The strengths of this trial include the high number of participants enrolled and randomised, particularly in the Chinese subpopulation, and the masking of differences in the appearance of the drugs. Potential limitations of this trial include the short trial duration. At 26 weeks, PIONEER 12 was relatively short compared with most of the global PIONEER trials, except for PIONEER 1 and 5, and was considerably shorter than the 78 week PIONEER 3 trial that it mirrors.
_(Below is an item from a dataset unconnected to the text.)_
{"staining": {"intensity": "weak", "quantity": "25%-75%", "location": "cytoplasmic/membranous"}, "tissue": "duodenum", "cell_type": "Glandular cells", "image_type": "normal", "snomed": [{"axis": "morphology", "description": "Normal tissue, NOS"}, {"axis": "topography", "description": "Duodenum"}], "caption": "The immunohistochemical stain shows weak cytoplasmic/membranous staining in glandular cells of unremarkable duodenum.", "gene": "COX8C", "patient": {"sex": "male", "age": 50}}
However, considering that the safety and tolerability profile of oral semaglutide in PIONEER 12 was consistent with that of the global PIONEER trials and with the safety profile of the GLP-1RA drug class, it is reasonable to assume that long-term safety in this population may be consistent with that seen in the long-term global trials. Another limitation is that no specific analyses were performed regarding the impact of sex, gender, race or ethnicity on the results of this trial. As such, caution should be taken when applying the results to a wider population. In addition, treatment adherence was not formally measured and participants were instead reminded by the trial investigators to follow the treatment protocol at each visit, with the investigators also monitoring drug accountability. A final limitation is the use of sitagliptin as a comparator. DPP-4is have modest glucose-lowering effects and minimal body weight loss effects compared with GLP-1RAs [24]; however, their use is increasing steadily in Chinese populations [28].

In conclusion, this trial demonstrates the superiority of oral semaglutide vs sitagliptin in reducing HbA1c and body weight from baseline in a predominantly Chinese population with type 2 diabetes, as well as a safety and tolerability profile for semaglutide that is consistent with that of the GLP-1RA class.